*EXTRACT*.
Imagine the long hours spent crafting the perfect novel - revising each sentence to perfection, fleshing out each character, and tying the plot into a cohesive whole - only to discover that the novel already exists. Another author wrote it a long time ago. At some point in the distant past, you read it and then forgot all about it. When the memory came back to you, you mistook it for your own original idea. That, in essence, is cryptomnesia. While it may sound like something out of the Twilight Zone, there is evidence to suggest that this is a very real phenomenon. For some time, I feared the idea of unknowingly plagiarizing in my own writing. Do you know how many short stories I powered through as assigned reading in college that I can’t even remember the titles or authors of anymore? All these things could be bouncing around in my faulty memories, just waiting to come out as bursts of “inspiration.”

*QUESTIONS ON THE MATERIAL*.
[1] List the three things the cryptomnesia passage names as part of crafting the perfect novel.
[2] Duplicate the part of the records that opens with the line containing "- Gross margin decreased" and runs through the end of the records.

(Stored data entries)
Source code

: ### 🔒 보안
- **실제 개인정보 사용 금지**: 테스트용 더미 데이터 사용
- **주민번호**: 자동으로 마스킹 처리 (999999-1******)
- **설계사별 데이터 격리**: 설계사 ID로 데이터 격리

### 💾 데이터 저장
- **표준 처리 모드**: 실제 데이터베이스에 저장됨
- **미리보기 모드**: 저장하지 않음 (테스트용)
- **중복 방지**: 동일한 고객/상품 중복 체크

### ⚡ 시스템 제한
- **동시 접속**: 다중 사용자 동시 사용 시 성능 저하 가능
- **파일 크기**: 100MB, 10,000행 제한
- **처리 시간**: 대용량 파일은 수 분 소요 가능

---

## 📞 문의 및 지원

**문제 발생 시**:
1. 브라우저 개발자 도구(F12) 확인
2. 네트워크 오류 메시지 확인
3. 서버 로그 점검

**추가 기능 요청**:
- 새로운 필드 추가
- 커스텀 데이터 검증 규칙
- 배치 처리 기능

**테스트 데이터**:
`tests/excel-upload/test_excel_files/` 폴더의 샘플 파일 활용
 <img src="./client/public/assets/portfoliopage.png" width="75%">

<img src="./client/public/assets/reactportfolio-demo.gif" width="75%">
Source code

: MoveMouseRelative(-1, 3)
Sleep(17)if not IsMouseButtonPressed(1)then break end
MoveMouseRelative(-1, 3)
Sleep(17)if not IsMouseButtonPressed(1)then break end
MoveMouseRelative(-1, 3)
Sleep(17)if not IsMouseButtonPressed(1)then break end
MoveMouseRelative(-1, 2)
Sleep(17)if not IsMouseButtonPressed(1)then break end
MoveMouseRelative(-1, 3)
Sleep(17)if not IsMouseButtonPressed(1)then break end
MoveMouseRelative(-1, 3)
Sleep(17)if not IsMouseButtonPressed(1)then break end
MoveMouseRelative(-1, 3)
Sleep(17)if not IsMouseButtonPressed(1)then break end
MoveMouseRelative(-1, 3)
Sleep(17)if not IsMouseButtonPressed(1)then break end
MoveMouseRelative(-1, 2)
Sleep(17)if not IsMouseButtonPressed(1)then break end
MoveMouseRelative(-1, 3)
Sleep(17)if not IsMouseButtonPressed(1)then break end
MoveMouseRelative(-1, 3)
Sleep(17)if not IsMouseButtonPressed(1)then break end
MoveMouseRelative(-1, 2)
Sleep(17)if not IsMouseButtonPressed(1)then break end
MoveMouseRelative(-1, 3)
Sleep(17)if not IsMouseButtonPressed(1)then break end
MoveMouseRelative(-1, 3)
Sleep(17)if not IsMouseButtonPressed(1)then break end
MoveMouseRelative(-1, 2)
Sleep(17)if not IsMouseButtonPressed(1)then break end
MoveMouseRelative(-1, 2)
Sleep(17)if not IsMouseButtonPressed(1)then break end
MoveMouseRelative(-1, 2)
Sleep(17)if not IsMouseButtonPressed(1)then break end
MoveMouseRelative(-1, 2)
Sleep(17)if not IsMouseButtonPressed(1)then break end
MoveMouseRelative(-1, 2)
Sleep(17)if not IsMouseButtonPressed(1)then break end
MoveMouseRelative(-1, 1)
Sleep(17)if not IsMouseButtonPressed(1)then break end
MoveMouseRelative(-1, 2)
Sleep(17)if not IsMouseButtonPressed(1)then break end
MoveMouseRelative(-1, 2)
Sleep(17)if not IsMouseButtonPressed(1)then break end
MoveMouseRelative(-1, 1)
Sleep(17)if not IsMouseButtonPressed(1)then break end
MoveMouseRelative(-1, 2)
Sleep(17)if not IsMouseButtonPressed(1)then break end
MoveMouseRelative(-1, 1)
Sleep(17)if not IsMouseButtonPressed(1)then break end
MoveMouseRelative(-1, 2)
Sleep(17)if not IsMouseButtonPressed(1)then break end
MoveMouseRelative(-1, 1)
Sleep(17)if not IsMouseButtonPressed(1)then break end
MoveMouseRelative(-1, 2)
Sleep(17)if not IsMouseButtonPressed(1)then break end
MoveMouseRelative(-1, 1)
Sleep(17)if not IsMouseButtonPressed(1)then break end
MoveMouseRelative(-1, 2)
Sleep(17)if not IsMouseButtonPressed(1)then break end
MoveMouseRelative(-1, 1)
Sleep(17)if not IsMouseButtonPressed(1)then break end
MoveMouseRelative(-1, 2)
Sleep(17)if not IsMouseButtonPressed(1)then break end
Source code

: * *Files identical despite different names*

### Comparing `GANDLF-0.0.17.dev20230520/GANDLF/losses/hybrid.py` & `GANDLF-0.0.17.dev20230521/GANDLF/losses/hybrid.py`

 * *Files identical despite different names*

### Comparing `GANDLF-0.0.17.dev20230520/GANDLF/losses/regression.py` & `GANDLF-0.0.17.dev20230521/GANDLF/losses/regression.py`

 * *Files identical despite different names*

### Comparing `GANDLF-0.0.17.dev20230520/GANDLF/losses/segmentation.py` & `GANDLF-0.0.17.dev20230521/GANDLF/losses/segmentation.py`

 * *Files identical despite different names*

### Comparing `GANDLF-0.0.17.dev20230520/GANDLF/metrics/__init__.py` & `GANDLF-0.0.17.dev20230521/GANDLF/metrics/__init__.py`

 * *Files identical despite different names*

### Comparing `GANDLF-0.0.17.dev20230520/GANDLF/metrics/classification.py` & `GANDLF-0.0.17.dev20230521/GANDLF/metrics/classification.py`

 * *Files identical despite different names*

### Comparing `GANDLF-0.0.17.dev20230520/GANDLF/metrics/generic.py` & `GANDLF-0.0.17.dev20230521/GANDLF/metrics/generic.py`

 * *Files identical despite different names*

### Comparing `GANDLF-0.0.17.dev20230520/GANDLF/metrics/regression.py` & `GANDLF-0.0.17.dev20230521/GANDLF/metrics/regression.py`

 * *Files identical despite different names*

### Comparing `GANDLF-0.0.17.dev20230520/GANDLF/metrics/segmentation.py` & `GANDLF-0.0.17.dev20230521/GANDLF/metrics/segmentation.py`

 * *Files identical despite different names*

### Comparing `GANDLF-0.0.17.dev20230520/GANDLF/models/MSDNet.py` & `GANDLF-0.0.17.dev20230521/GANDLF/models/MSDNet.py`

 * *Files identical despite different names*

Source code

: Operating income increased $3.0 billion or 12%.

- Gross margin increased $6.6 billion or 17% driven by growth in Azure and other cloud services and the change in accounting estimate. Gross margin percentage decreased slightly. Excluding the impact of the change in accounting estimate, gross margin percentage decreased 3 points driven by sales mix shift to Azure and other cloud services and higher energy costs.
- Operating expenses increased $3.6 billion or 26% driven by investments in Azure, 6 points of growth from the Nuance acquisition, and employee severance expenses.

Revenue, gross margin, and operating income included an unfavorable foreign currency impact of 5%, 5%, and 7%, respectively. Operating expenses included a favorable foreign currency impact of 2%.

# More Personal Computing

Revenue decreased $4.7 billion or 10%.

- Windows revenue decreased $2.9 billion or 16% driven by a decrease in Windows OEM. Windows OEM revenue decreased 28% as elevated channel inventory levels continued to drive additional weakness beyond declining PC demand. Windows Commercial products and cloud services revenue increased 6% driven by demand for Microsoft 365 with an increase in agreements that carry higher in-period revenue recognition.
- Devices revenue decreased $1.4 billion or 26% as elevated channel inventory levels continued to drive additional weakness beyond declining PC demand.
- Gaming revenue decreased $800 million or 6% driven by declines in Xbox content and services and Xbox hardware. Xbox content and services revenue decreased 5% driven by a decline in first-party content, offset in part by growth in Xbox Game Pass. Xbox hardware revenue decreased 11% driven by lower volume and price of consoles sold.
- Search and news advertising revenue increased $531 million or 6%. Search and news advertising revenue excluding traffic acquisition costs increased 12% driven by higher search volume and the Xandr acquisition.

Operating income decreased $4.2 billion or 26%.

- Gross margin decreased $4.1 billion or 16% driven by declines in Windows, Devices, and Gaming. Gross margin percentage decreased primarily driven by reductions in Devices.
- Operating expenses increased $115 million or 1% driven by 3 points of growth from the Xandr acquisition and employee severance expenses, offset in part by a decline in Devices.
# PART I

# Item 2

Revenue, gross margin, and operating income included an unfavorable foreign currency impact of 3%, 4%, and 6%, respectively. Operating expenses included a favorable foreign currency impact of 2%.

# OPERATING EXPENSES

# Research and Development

*RESULTS FOR THE EXERCISE*.
[1]
- Revising each sentence to perfection
- Fleshing out each character
- Tying the plot into a cohesive whole

[2]
- Gross margin decreased $4.1 billion or 16% driven by declines in Windows, Devices, and Gaming. Gross margin percentage decreased primarily driven by reductions in Devices.
- Operating expenses increased $115 million or 1% driven by 3 points of growth from the Xandr acquisition and employee severance expenses, offset in part by a decline in Devices.
# PART I

# Item 2

Revenue, gross margin, and operating income included an unfavorable foreign currency impact of 3%, 4%, and 6%, respectively. Operating expenses included a favorable foreign currency impact of 2%.

# OPERATING EXPENSES

# Research and Development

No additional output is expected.